Limit a specific task in Celery


I have a Django function my_func() that parallelizes it's execution in threads. The function is launched it a scheduled job. In the server, the threads are executed in Celery.

The server celery configuration file, conf, is set tu use 8 nodes * 8 threads each.

CELERYD_NODES=4
CELERYD_OPTS="--concurrency=8"

I want to restrict the function my_func to use 1 node and 4 threads maximum.

For that, I added this lines to the file.

[task:ad.tasks.my_func]
--concurrency=1
--max-threads=4

But it doesn't work. The function still launches all the workers and threads available (32 parallel processes).

How must specific task restrictions be configured?


Solution

  • Celery does not provide task-specific settings for concurrency directly in the settings file. The concurrency setting in Celery is applied at the worker level, not at the task level, which means all tasks executed by a worker will share the same concurrency setting.

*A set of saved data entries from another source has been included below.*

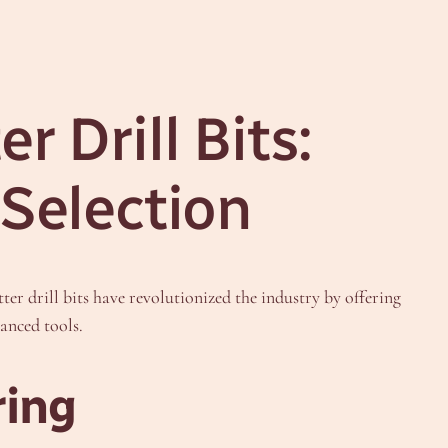
 Drill Bits:
 Selection
r drill bits have revolutionized the industry by offering
anced tools.
ring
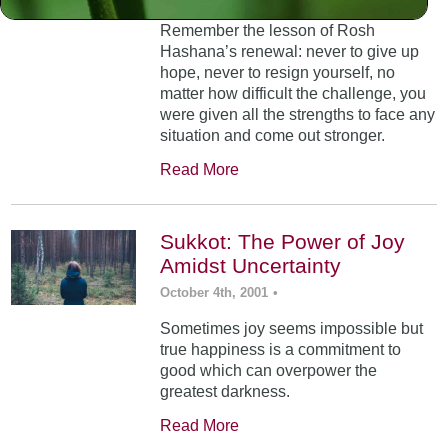
Remember the lesson of Rosh
Hashana’s renewal: never to give up
hope, never to resign yourself, no
matter how difficult the challenge, you
were given all the strengths to face any
situation and come out stronger.
Read More
Sukkot: The Power of Joy
Amidst Uncertainty
October 4th, 2001
•
Sometimes joy seems impossible but
true happiness is a commitment to
good which can overpower the
greatest darkness.
Read More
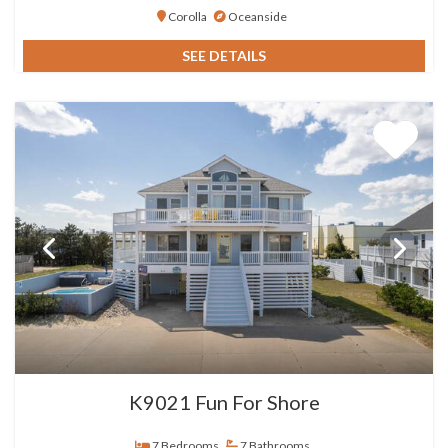
Corolla
Oceanside
SEE DETAILS
K9021 Fun For Shore
7 Bedrooms
7 Bathrooms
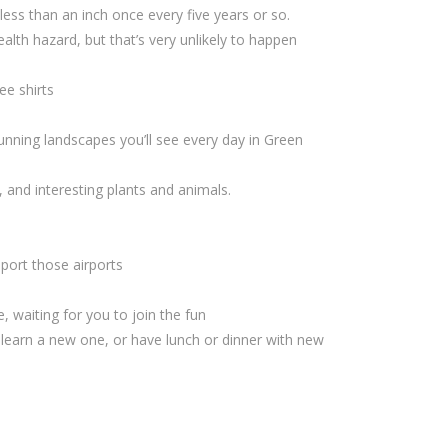
 less than an inch once every five years or so.
ealth hazard, but that’s very unlikely to happen
ee shirts
unning landscapes you’ll see every day in Green
, and interesting plants and animals.
port those airports
, waiting for you to join the fun
 learn a new one, or have lunch or dinner with new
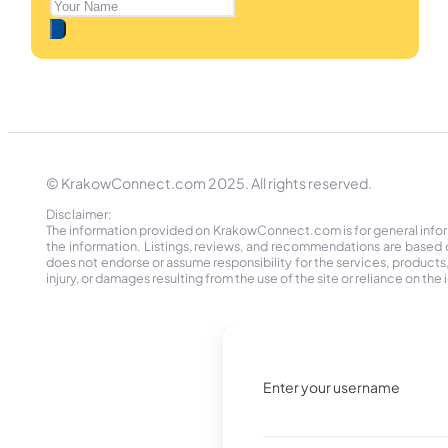
© KrakowConnect.com 2025. All rights reserved.
Disclaimer:
The information provided on KrakowConnect.com is for general informa
the information. Listings, reviews, and recommendations are based 
does not endorse or assume responsibility for the services, products, o
injury, or damages resulting from the use of the site or reliance on 
Enter your username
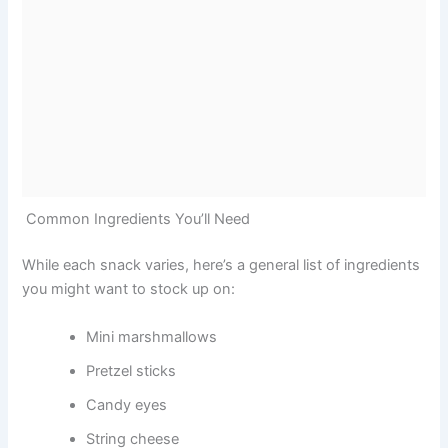
Common Ingredients You’ll Need
While each snack varies, here’s a general list of ingredients
you might want to stock up on:
Mini marshmallows
Pretzel sticks
Candy eyes
String cheese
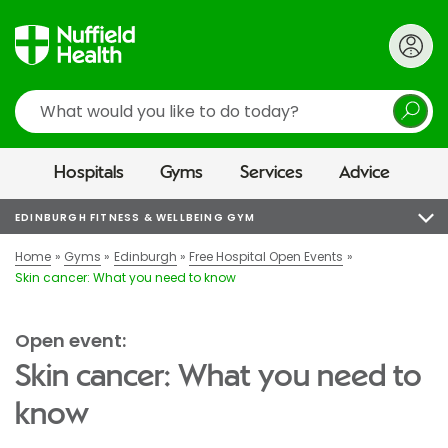
Search
Hospitals
Gyms
Services
Advice
EDINBURGH FITNESS & WELLBEING GYM
Home
Gyms
Edinburgh
Free Hospital Open Events
Skin cancer: What you need to know
Open event:
Skin cancer: What you need to
know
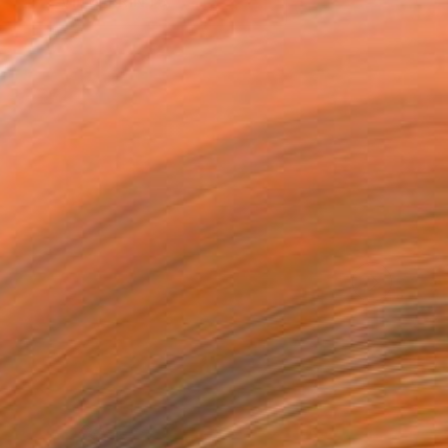
VIEW PRINTS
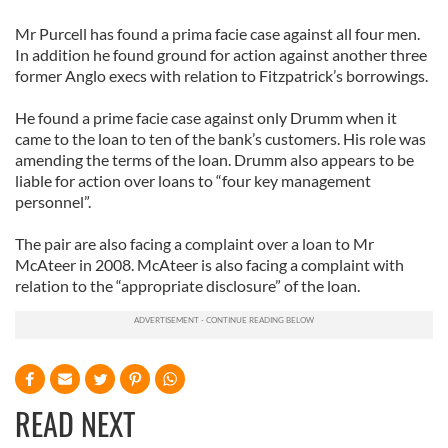
Mr Purcell has found a prima facie case against all four men.
In addition he found ground for action against another three
former Anglo execs with relation to Fitzpatrick’s borrowings.
He found a prime facie case against only Drumm when it
came to the loan to ten of the bank’s customers. His role was
amending the terms of the loan. Drumm also appears to be
liable for action over loans to “four key management
personnel”.
The pair are also facing a complaint over a loan to Mr
McAteer in 2008. McAteer is also facing a complaint with
relation to the “appropriate disclosure” of the loan.
READ NEXT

    For the case you described, you have a couple of options:

    1. Separate Worker: Create a separate worker that only handles the my_func tasks and set the concurrency for that worker to 4. You would start this worker with a command like:

    celery -A your_project_name worker --concurrency=4 -Q my_func_queue -n worker1.%h
    

    In your task definition, you need to specify the queue for this task:

    @app.task(queue='my_func_queue')
    def my_func():
        # Your function code here...
    

    2. Task Rate Limiting: If you want to limit the rate at which tasks are executed, you can use the rate_limit option:

    @app.task(rate_limit='4/m')
    def my_func():
        # Your function code here...
    

    This would limit the task to executing 4 times per minute.

    3. Task Semaphores: Another way to limit the concurrency of a specific task is to use a semaphore within the task itself. This can be achieved using Python's built-in threading library. This method has the advantage of allowing you to control the concurrency of the task, regardless of which worker it is executed on:

    import threading
    
    semaphore = threading.Semaphore(4)
    
    @app.task
    def my_func():
        with semaphore:
            # Your function code here...
    

    This will limit the number of simultaneous executions of my_func to 4, no matter how many workers or threads are available.

    Remember, Celery operates based on distributed message passing and is designed to execute tasks asynchronously in a distributed manner. If you find yourself often needing to limit tasks to certain threads or workers, it may be worth considering whether a different design pattern would better suit your needs.